Task objective –
Any picture in the listing is left out of the copy; all else is duplicated exactly.

Input material –

§ §

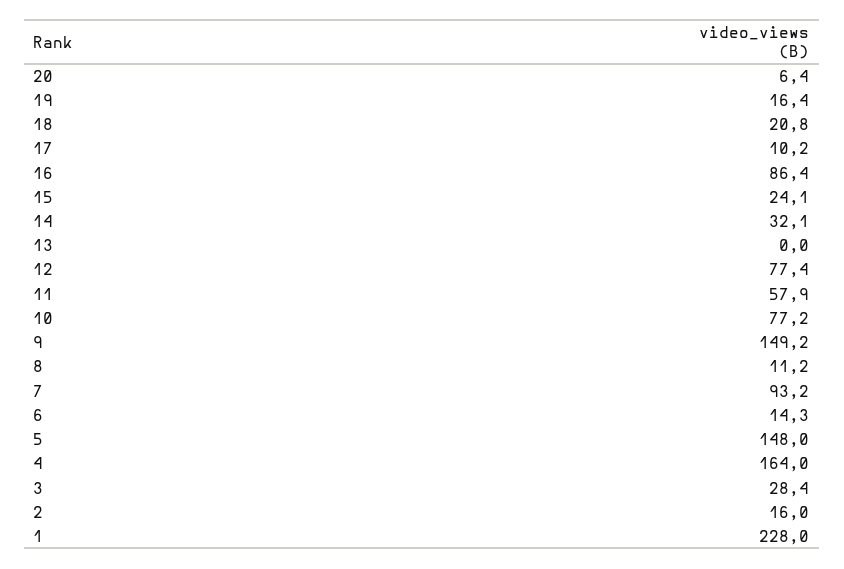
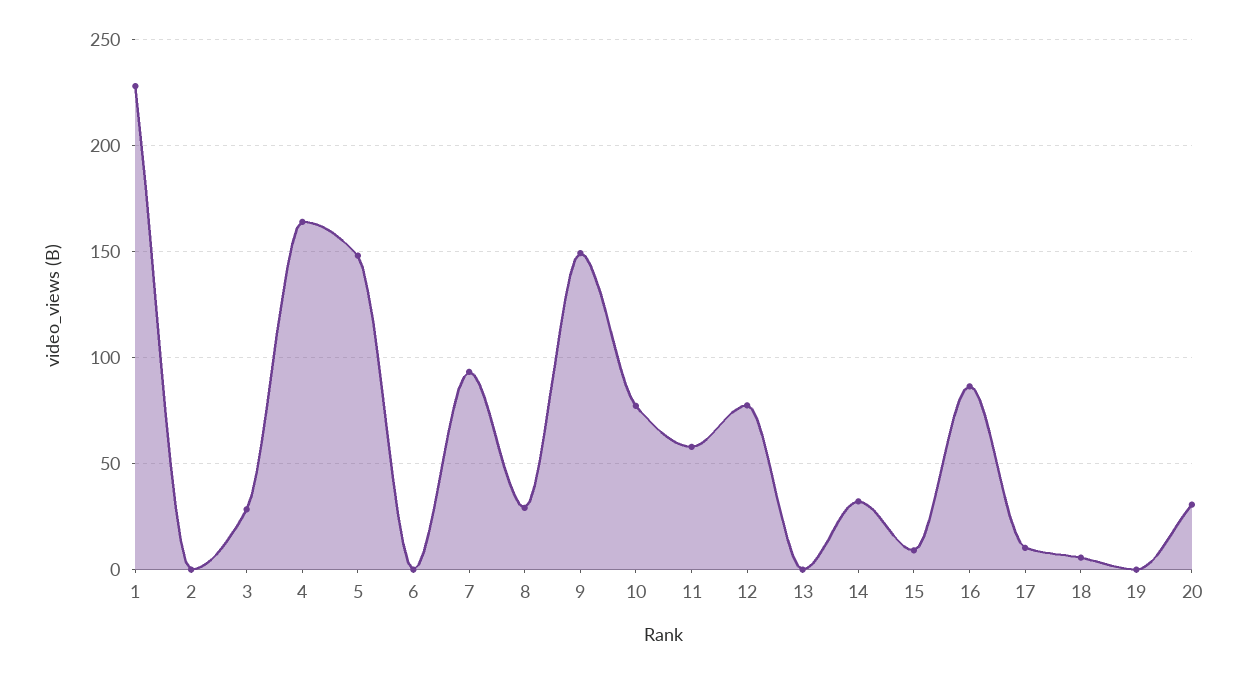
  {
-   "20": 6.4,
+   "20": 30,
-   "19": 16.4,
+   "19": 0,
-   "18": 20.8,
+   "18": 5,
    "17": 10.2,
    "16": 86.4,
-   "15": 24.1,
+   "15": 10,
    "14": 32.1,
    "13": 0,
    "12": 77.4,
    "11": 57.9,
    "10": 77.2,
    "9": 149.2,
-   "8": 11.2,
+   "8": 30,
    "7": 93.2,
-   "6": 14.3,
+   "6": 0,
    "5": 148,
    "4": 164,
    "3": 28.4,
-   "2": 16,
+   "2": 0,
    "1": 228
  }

§ §

Task result –
  {
-   "20": 6.4,
+   "20": 30,
-   "19": 16.4,
+   "19": 0,
-   "18": 20.8,
+   "18": 5,
    "17": 10.2,
    "16": 86.4,
-   "15": 24.1,
+   "15": 10,
    "14": 32.1,
    "13": 0,
    "12": 77.4,
    "11": 57.9,
    "10": 77.2,
    "9": 149.2,
-   "8": 11.2,
+   "8": 30,
    "7": 93.2,
-   "6": 14.3,
+   "6": 0,
    "5": 148,
    "4": 164,
    "3": 28.4,
-   "2": 16,
+   "2": 0,
    "1": 228
  }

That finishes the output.